Paul Coffey - his lawyer says he has low I.Q.

The subsequent murder trial, in July 2003, was halted when the charge of murder was withdrawn and Coffey agreed to plead guilty to manslaughter.  He was sentenced to 15 years, with 7 years of this suspended.  Judge Henry Abbott took into account the fact that Coffey, according to his Defence Counsel, had a low IQ and was by no means the mastermind of the operation.  Coffey himself insisted that he only realised what was actually going on when Keane and Collopy put their balaclavas on outside the Moose Bar.  The Judge also considered that Coffey suffered from depression, abused drugs and claimed had been sexually abused in his youth. 

Coffey’s prison sentence wasn’t entirely uneventful.  In 2006, he was involved in a serious fight with another Limerick gang member, the one-legged Roy Woodland.  Woodland slashed Coffey’s face with a blade from his ear to his mouth.  Woodland, like Coffey, would be a minion in the Keane-Collopy gang, so their disagreement was probably not feud-related, unless the Keane’s were still annoyed that Coffey had, initially at least, so readily named names to the Guards back in 2000.

More recently, in June 2008, Coffey was caught with a pink Sony Ericsson phone in his cell in Limerick Prison and, after a trial at the Limerick District Court, had three months added to his sentence.
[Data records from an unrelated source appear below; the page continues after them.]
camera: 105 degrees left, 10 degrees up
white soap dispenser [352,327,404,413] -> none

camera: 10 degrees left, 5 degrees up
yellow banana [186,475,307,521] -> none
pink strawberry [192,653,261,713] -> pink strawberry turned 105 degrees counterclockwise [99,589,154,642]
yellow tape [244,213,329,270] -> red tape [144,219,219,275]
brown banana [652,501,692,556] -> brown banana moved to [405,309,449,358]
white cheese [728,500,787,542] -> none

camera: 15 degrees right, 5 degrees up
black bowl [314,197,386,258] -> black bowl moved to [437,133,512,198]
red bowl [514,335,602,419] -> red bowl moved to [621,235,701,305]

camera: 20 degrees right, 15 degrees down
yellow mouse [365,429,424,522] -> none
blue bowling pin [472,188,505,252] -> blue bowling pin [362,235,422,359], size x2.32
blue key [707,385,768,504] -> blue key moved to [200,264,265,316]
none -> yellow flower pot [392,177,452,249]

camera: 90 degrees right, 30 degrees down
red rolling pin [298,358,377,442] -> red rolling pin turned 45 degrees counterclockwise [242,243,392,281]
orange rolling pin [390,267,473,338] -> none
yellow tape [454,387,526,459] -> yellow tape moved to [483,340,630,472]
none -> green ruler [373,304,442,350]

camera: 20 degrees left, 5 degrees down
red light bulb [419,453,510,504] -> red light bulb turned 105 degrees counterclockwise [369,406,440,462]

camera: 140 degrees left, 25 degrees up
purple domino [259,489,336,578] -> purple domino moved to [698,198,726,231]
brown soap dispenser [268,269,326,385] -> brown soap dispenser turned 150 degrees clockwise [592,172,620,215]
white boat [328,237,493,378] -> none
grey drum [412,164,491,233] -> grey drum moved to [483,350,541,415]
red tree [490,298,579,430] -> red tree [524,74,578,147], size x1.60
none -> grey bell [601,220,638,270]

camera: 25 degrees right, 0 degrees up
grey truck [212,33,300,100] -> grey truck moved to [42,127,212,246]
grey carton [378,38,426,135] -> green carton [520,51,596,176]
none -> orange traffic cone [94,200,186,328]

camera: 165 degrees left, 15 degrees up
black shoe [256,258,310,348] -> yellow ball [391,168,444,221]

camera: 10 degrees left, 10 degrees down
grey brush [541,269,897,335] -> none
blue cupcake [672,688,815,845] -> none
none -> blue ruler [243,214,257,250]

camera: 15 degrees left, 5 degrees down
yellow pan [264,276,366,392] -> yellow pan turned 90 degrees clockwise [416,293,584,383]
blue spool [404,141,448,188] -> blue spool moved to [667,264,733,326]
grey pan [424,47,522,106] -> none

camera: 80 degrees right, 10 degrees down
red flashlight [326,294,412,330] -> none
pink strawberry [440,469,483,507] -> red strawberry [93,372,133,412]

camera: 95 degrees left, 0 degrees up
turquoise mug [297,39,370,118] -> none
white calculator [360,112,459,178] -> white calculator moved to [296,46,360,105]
Coffey’s release in January 2010 attracted plenty of publicity.  'Notorious gang killer released from prison' was the headline in the Irish Independent, while Fine Gael’s spokesman on Justice, Charlie Flanagan, lambasted the Government in a Dáil debate on gangland crime, highlighting Coffey’s case as a reason for a minimum mandatory 25 year sentence for murder. 

This wasn’t the first time Paul Coffey’s criminal record became a political football.  In June 1996, Coffey, then just 19, was on trial for driving a stolen car while drunk, uninsured and serving a driving ban. Judge Gerard Haughton, presiding at Limerick District Court, condemned then Justice Minister Nora Owen from the bench.  The judge asked, “Why should I bother sentencing criminals at all?”, if people like Paul Coffey were free on temporary release after just 5 weeks into a 10 month sentence for a similar offence.  Apparently, in this instance, Coffey was so drunk he barely recalled the incident.  Judge Haughton sentenced Coffey to 11 months and banned him from driving until 2011, meaning Coffey was driving while disqualified when he drove Kieran Keane and Philip Collopy to the Moose Bar in November 2000.